Esta vez, es de agradecer que deje ese estilo barroco que supuso “21 gramos” y contenga una línea narrativa y temporal más secuencial y sencilla, dejando que la historia fluya y disponiendo de una estructura cronológica más en segundo plano y no siendo el plato principal de la película.

“Babel” nos cuenta tres historias en diversos países:  Marruecos, Túnez, México y Japón. Y gira en torno a un objeto que afectara a todos los protagonistas: un rifle.
La primera historia nos traslada a Marruecos donde una familia campestre dispone de un rifle, los niños mientras llevan un rebaño de cabras juegan con el rifle, desgraciadamente disparan accidentalmente a una turista americana. Así se desencadena una historia de envidias, amores y desgracias. El marido de la americana afectada (pareja interpretada por Brad Pitt y Cate Blanchett) intentará por todos los medios salvar su vida.
Por otro lado tenemos la historia en América y la frontera Mexicana, donde una niñera de esta nacionalidad cuida a dos niños americanos y al no poder dejar a cargo de otra persona dichos niños se los lleva a la boda de su hijo en México. Por desgracia, sufren una serie de “percances” que les marcaran.
La última historia desarrollada en Japón, nos cuenta la historia de una niña sordomuda que tiene problemas de comunicación emocional con su padre, en parte por un pasado que ha marcado sus vidas, y por otra parte por la crueldad de sus congeneres adolescentes que a veces se burlan de su discapacidad y hace que su vida social sea un poco difícil.
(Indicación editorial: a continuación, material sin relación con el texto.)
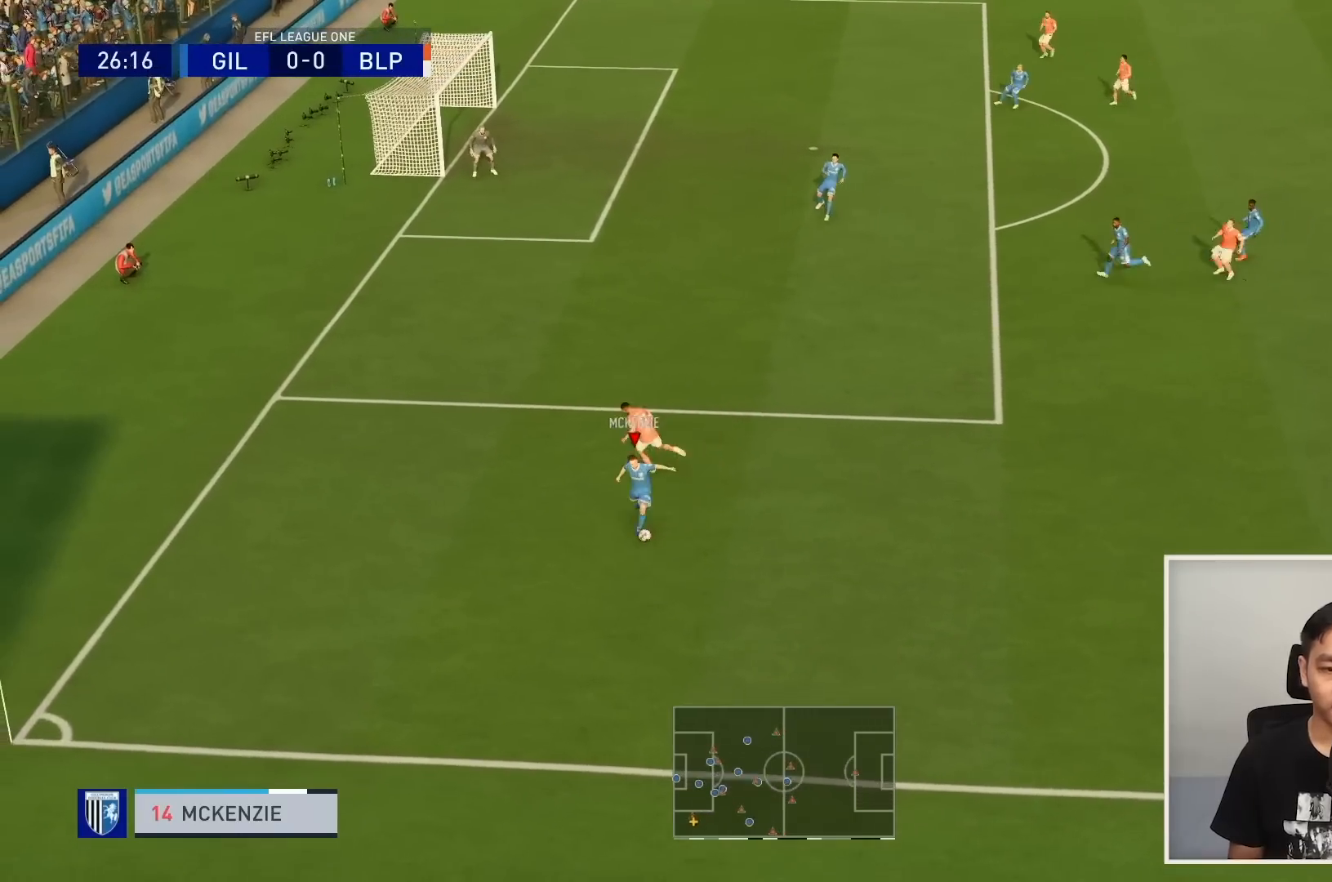
{"buttons": [], "left_stick": "right", "right_stick": "center", "events": [[133, "L2", "up"], [300, "CROSS", "down"], [333, "left_stick", "right"], [467, "CROSS", "up"]]}
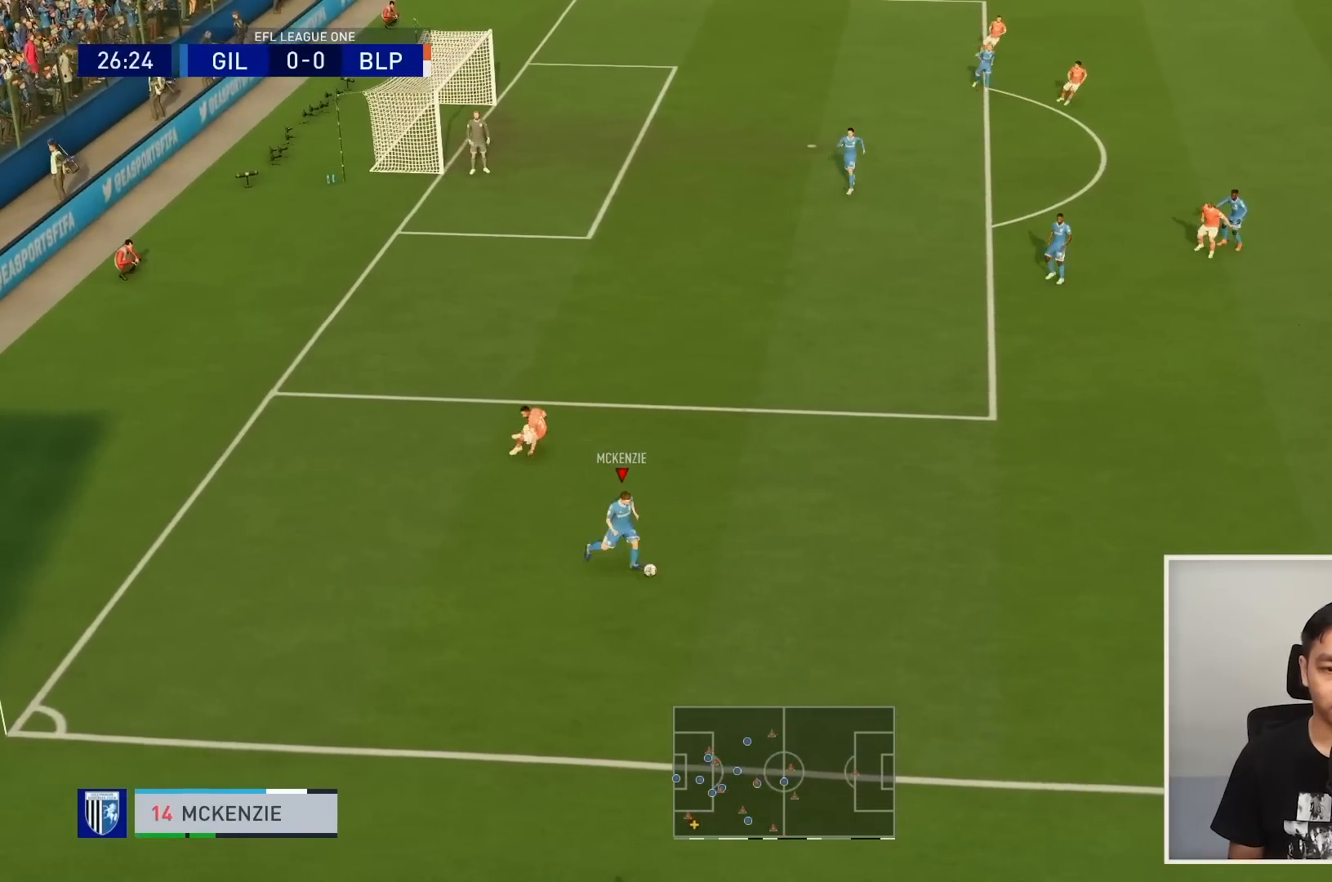
{"buttons": [], "left_stick": "center", "right_stick": "center", "events": [[401, "left_stick", "center"]]}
Estas tres historias en apariencia inconexas, están relacionadas entre si – cual efecto mariposa- y nos relatan historias de amor, soledad, incomprensión, envidias, supervivencia, desamparo y violencia.
Por desgracia, Iñárritu no logra llevar su película a ese nivel de profundidad y talento de sus anteriores películas, dejándonos unas historias forzadas, creando situaciones inverosímiles y mal realizadas para llegar a momentos dramáticos demasiado artificiales. Por suerte y pese a ello, por lo menos lo logra a medias y en contadas escenas, dándonos una película interesante pero insustancial.

Parte también del problema es la falta de fuerza en las historias, minimalistas y muy tópicas, y también el ofrecernos escenas de paisajes y hechos cotidianos sin aportar nada argumentativamente, tampoco desentonan y no se hacen pesadas, pero no aportan absolutamente nada. Por otra parte las actuaciones están a buen nivel, así como la fotografía y tempo cinematográfico.

 Esta “Babel” es el último trabajo de este tándem talentoso, pero es una lástima que no hayan echado todo su talento en esta película y se hayan dejado llevar por su pretenciosidad. Pese a ello y siendo un Iñárritu a medio gas y aunque sus defectos son notables, es un buen modo de empezar el año viendo cine decente.